Assisted Dying Bill in Victoria Must Be Rejected
By Hoa Trung Dinh SJ
In June 2016, the eight-member Legislative Council Committee submitted to the Parliament of Victoria the Final Report of the Inquiry into end of life choices. In this Report, the Committee recommends the legalisation of doctor assisted suicide and euthanasia in Victoria. The Committee suggests that doctors should be authorised to prescribe lethal drugs to dying patients who can use them to end their life.
The Committee also insists that, for a person who is physically unable to take the lethal drug, due either to disability or incapacity, “a doctor should be able to assist a person to die by administering the drug.” 
Later this year, a Voluntary Assisted Dying Bill will be voted on in Parliament to decide whether assisted suicide and euthanasia will be legalized in Victoria. If it is passed, Victoria will be the first State in Australia to legalize euthanasia and assisted suicide since the NT Rights of the Terminally Ill Act was annulled two decades ago.
In 1996, Northern Territory passed the Rights of the Terminally Ill Act to legalise euthanasia. This was overturned less than a year later by the Federal Government. Since then, other euthanasia Bills have been rejected in Victoria, SA, and Tasmania.
In the last few years, euthanasia campaigners such as Andrew Denton and Dr Rodney Syme have presented stories of persons dying in unbearable distress to argue the case for assisted death. The Melbourne paper, The Age, has shown itself to be a strong supporter of euthanasia by selectively publishing articles that support euthanasia legislation, but providing little space for anti-euthanasia perspectives. In the aftermath of the Royal Commission investigations into institutional responses to child sexual abuse, the religious voices are too readily dismissed by the public on this issue.
The 2016 Victorian Parliament’s Report also puts forward the arguments in support of change in law. It is argued that euthanasia legislation would (1) enhance individual autonomy or self-determination, (2) provide relief from suffering for patients and loved ones, (3) prevent suicide by other means, (4) benefit doctor-patient relationship. They also argue that (5) assisted dying occurs already, and is unregulated, (6) assisted dying is a form of palliative care. These arguments are either erroneous or simply naïve.
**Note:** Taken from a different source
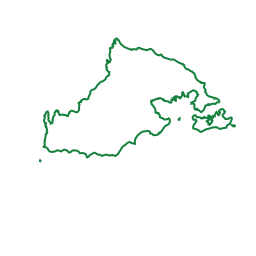 Kupang, Nusa Tenggara Timur, Indonesia, rotated 226°
{"feature_id": "22746128B27765258797580", "entity_name": "Kupang", "entity_type": "district", "adm_level": 2, "iso_a3": "IDN", "parent_name": "Indonesia", "parent_adm1": "Nusa Tenggara Timur", "projection": "orthographic", "projection_center": [123.766, -9.812], "detail": "fine", "context": "isolated", "style": "outline", "palette": "green", "viewbox_px": 256, "rotation_deg": 226, "n_neighbors": 0, "source": "geoboundaries", "source_scale": "gbopen_adm2", "svg_char_len": 5912}
<svg xmlns="http://www.w3.org/2000/svg" viewBox="0 0 256 256"><g transform="rotate(226 128 128)"><path d="M94.5,189.5L94.0,190.7L93.7,190.4L93.6,190.8L93.0,190.7L93.0,191.0L88.4,191.7L88.5,195.5L90.3,199.4L89.8,199.8L89.6,200.8L88.7,201.7L89.3,202.4L88.0,202.9L88.2,203.2L87.4,204.0L86.6,206.0L84.5,207.6L84.8,209.5L83.4,211.0L83.7,212.2L85.2,212.8L88.0,212.1L89.0,211.5L89.0,210.9L89.3,211.2L94.7,208.1L97.2,207.7L98.4,208.5L100.7,208.6L100.9,209.5L101.6,210.3L103.0,210.4L104.5,211.0L105.3,211.7L106.4,213.9L107.1,214.3L109.4,212.1L110.2,211.8L110.5,212.4L112.5,211.4L114.3,211.1L117.7,211.7L117.9,212.2L119.5,213.0L120.2,212.9L121.2,213.7L123.3,213.1L124.0,213.4L125.5,212.5L128.6,212.0L129.1,211.4L130.6,210.8L133.4,211.4L134.1,212.1L135.0,211.7L135.6,212.0L136.3,211.6L136.4,211.2L137.6,211.0L139.1,210.1L145.6,208.5L147.4,206.3L153.4,203.0L155.8,202.5L157.5,203.0L158.1,202.4L158.5,201.0L160.5,199.8L162.6,199.4L166.8,199.9L169.1,199.3L169.8,198.5L170.4,196.4L171.2,195.3L175.7,192.6L177.4,192.1L178.8,190.7L178.3,189.5L178.5,188.7L181.0,186.7L181.7,184.8L182.5,184.9L182.6,184.5L184.8,183.3L189.0,181.6L193.9,181.2L197.6,182.3L198.1,182.0L199.8,182.3L200.8,181.2L200.6,179.3L199.4,179.6L198.9,178.9L198.9,178.4L200.1,178.1L199.6,177.3L199.0,177.2L198.2,177.7L197.6,177.5L199.1,175.5L198.5,174.3L197.0,174.0L197.1,173.0L196.6,172.7L196.7,172.2L198.0,170.9L197.9,170.3L196.2,169.3L194.9,167.8L194.0,166.0L191.2,163.8L189.3,163.3L188.0,160.7L188.4,159.7L191.1,160.5L191.4,159.8L189.1,158.4L188.5,156.2L187.2,154.9L185.9,154.8L185.3,153.3L182.1,152.9L181.1,153.4L180.7,152.6L179.3,151.5L179.5,151.0L179.2,150.3L179.6,149.1L179.4,146.6L178.7,145.9L178.7,145.2L179.2,142.0L180.0,140.6L180.3,138.5L179.9,137.5L180.2,135.6L179.3,132.9L179.3,130.7L180.3,129.0L180.6,127.5L180.3,126.1L179.1,125.0L177.9,121.6L176.6,119.7L177.3,117.9L178.3,117.5L179.7,116.2L180.2,113.5L180.1,112.7L179.4,112.6L179.2,112.2L180.0,111.3L180.4,110.2L180.2,109.6L178.5,109.3L176.7,106.8L175.2,105.7L174.5,103.2L174.5,102.5L175.5,101.6L179.4,99.7L180.0,98.3L180.0,96.7L179.5,96.3L179.6,95.7L178.3,93.0L179.3,92.3L180.9,92.1L181.8,91.0L183.3,90.1L184.7,87.9L187.4,88.5L187.9,89.3L188.8,89.8L189.5,89.2L189.5,88.5L190.4,88.5L190.0,85.8L188.2,84.2L188.2,82.8L187.6,81.3L187.0,80.8L186.1,78.9L185.3,78.7L184.2,77.3L184.3,76.4L184.8,76.2L184.9,75.4L186.5,76.1L188.6,76.0L190.0,77.2L190.1,77.8L192.3,79.0L192.5,79.8L194.6,81.5L195.4,81.2L195.8,81.5L196.2,80.3L195.4,78.7L195.2,76.9L194.6,76.7L194.3,75.8L193.6,75.8L191.7,72.8L190.1,71.8L188.5,72.4L188.1,71.1L187.7,71.3L186.8,70.2L186.6,70.5L185.3,70.0L185.3,69.4L183.3,68.9L182.5,67.5L180.9,66.9L180.5,66.1L180.9,64.9L178.1,61.4L177.1,59.5L176.2,59.2L175.9,58.2L173.3,56.1L173.1,54.4L172.4,54.4L171.0,55.7L168.3,55.8L167.7,55.4L165.6,55.3L163.4,56.8L162.7,58.2L162.0,58.7L160.9,62.0L157.5,63.7L157.2,66.1L156.5,67.4L153.4,68.7L152.2,68.3L151.2,68.7L150.5,69.7L150.6,71.0L150.2,72.7L149.0,74.0L146.8,75.8L144.8,76.1L143.9,75.7L143.2,75.9L142.0,77.5L140.0,79.0L138.0,79.4L136.2,78.4L135.1,78.3L134.8,79.5L135.1,82.1L134.5,83.3L133.9,86.2L132.9,87.1L129.7,87.9L128.0,89.4L125.8,90.0L125.4,91.5L123.8,94.0L120.6,95.9L119.6,97.9L116.6,99.5L116.2,102.3L118.2,110.8L118.1,113.1L117.7,113.5L117.7,117.3L116.9,119.5L114.7,120.1L111.8,122.0L113.5,123.4L115.3,126.3L116.0,129.8L115.8,133.9L115.2,136.0L112.0,140.5L110.3,141.2L108.6,140.1L107.7,141.2L108.0,141.7L107.5,141.2L105.5,141.3L104.5,141.9L102.9,144.1L102.5,145.4L103.1,147.2L102.7,147.9L102.2,147.7L102.1,148.2L103.6,155.9L102.5,159.8L103.3,162.4L105.2,164.0L106.6,164.0L107.1,162.3L108.8,160.0L111.1,159.7L111.5,159.2L113.6,158.5L115.3,159.8L117.1,159.7L117.6,160.3L118.9,159.4L118.9,158.9L120.2,158.6L121.1,159.7L124.0,161.2L125.2,161.1L125.6,161.5L128.7,161.5L129.5,162.2L130.5,162.4L130.6,163.4L131.4,163.7L130.9,164.2L131.0,165.0L130.1,165.4L129.5,168.0L128.6,169.5L128.0,169.7L127.7,170.7L128.0,170.9L126.9,172.2L125.7,172.4L124.2,173.3L123.3,173.4L123.2,172.8L122.2,173.0L119.5,175.3L117.7,175.5L116.3,176.7L117.3,178.5L118.0,178.6L117.5,180.0L118.0,180.4L115.6,180.8L114.4,181.3L115.6,182.7L118.1,182.6L117.8,184.2L117.2,184.9L116.6,184.4L116.0,185.5L114.9,185.7L114.3,186.5L113.8,185.9L113.1,186.2L113.7,189.2L115.0,191.2L115.8,191.5L115.8,192.0L115.2,192.4L111.4,190.7L111.3,191.3L110.5,191.9L108.5,192.8L110.0,194.3L111.3,194.8L109.8,201.2L107.1,202.4L106.3,202.1L105.7,202.4L105.4,201.8L104.5,201.4L103.2,201.7L102.4,197.5L100.9,195.1L102.1,191.7L101.7,191.8L101.4,190.6L100.2,192.0L98.8,192.2L97.1,190.2L95.4,189.2L94.9,189.7L94.5,189.5ZM82.9,174.8L82.3,174.7L78.9,176.6L77.1,177.2L76.4,177.0L74.4,177.8L72.8,183.4L71.7,184.9L70.0,188.6L67.2,192.2L64.5,193.0L62.8,194.2L62.5,195.3L59.9,199.0L61.1,200.7L60.5,203.6L60.6,205.3L62.3,208.8L63.0,209.5L64.2,209.3L65.2,206.1L66.8,204.3L68.1,204.5L69.9,204.2L71.3,204.7L71.8,205.2L71.7,207.1L72.2,208.0L72.0,208.4L72.3,209.2L73.2,209.0L75.1,209.6L76.3,208.9L77.0,207.3L77.2,205.6L76.9,205.2L76.4,205.5L74.9,204.6L74.2,202.3L73.6,202.3L74.4,201.9L76.4,202.9L76.8,202.4L78.0,202.8L78.0,202.0L76.8,199.0L76.1,198.5L76.4,198.2L76.9,198.8L77.8,197.2L77.6,196.6L76.7,196.1L77.4,195.7L77.0,195.6L77.3,195.2L76.8,194.3L75.8,194.2L75.8,193.6L74.8,193.8L74.0,192.8L73.8,191.7L73.4,192.0L74.2,190.5L73.4,189.4L73.5,189.1L74.0,189.4L74.8,188.4L76.5,189.6L78.1,189.2L78.2,190.1L77.5,192.4L79.2,192.7L82.0,190.3L82.3,190.7L82.9,190.7L83.2,189.5L82.9,188.7L83.6,187.8L83.9,188.0L84.3,187.3L85.3,187.3L87.3,185.9L87.5,185.2L90.5,185.3L91.0,184.6L91.1,182.4L90.2,181.4L88.5,180.8L87.1,182.4L85.4,182.1L85.1,181.5L85.3,180.7L84.7,179.5L84.6,177.3L82.9,174.8ZM79.9,193.0L79.0,193.9L79.3,195.1L79.9,195.3L80.7,195.0L81.1,194.2L79.9,193.0ZM57.7,204.7L56.4,204.7L55.2,205.6L55.2,206.3L55.8,206.5L56.7,205.7L56.5,205.4L57.7,204.7ZM98.8,170.2L98.3,170.3L98.2,170.7L99.0,171.7L99.2,170.7L98.8,170.2ZM165.7,42.3L165.4,41.7L165.0,41.9L165.2,42.3L165.7,42.3Z" fill="none" stroke="#15803d" stroke-width="2"/></g></svg>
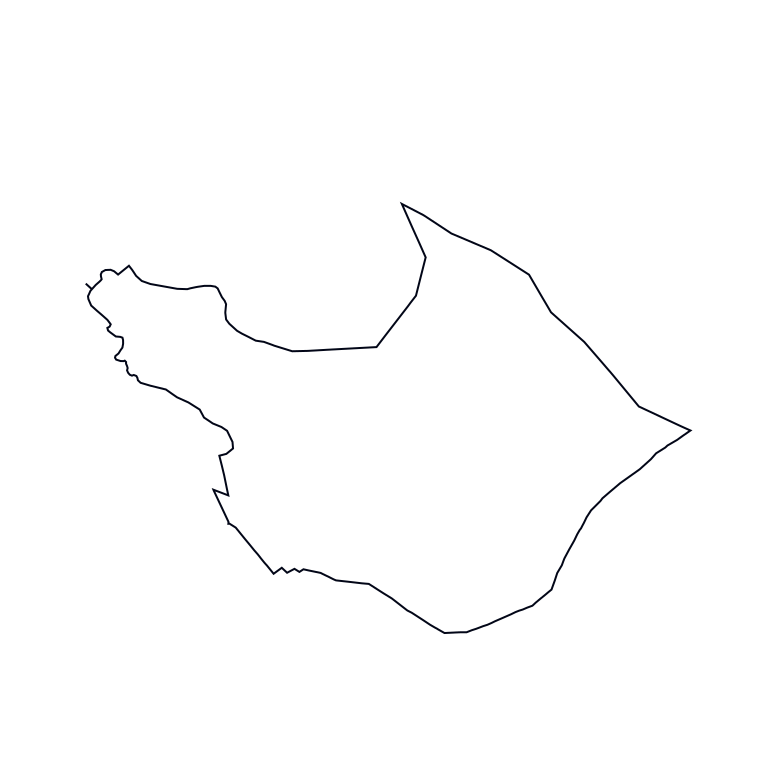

First, As British actress and disability rights advocate Liz Carr said in her captivating address to Victorian Parliament on 22 March 2017 euthanasia legislation would lead to further coercion against vulnerable persons in society: the elderly and people with disability. Once voluntary suicide is legalised, to continue living becomes a choice that people will have to justify to themselves, their family, and society. It is especially the case for persons who have to depend on the assistance of others: the elderly, and people with disability. Note that elder abuse is currently a growing concern in Australia. The Australian Law Reform Commission is calling for law changes to protect elders from abuse at the hands of their children and carers. One suggested intervention is a national register of enduring powers of attorney in order to “prevent greedy children from using the document as a ‘licence to steal’ from their elderly parents”. In this context, legalising euthanasia would diminish individual autonomy, not enhance it, if we look at it from the perspective of the most vulnerable in society.
Second, the role of palliative care for dying persons is to relieve pain and suffering, but not by killing the ones who suffer. Intentional killing of patients is not a medical treatment, and assisted suicide is not a form of palliative care.
Third, legalising assisted suicide is not an answer to the problem of pain and distress in the dying patient, but improving the quality and access to palliative care for Victorians. The argument that medical suicide will prevent suicides by other means is very misguided indeed.
Fourth, as Professor Margaret Somerville points out, the medical profession is trusted because it carries the value of respect for life in a secular society. Authorising doctors to cause their patient’s death would damage the doctor-patient relationship by undermining that trust. In Canada, increasing numbers of doctors request to be removed from the “assisted dying” lists after they assisted patients to die. Euthanasia legislation would result in great harm not only to vulnerable individuals and populations, but to health professionals as well.
Fifth, the key difference between palliative care and euthanasia is the intention behind the doctor’s medical intervention. In palliative care, the intention is to care for the patient by relieving pain and distress. In euthanasia and assisted suicide, the intention is to cause the death of the patient. For this reason, euthanasia and assisted suicide are radically different from palliative care. The British House of Lords (9 May 1994) regards the prohibition of intentional killing “the cornerstone of law and of social relationships”. To overturn this prohibition would undermine the very fabric of society.
For these reasons, the Voluntary Assisted Dying Bill in Victoria must be again rejected.
 The Parliament of Victoria, The Final Report of the Inquiry into end of life choices, June 2016, #8.6.1.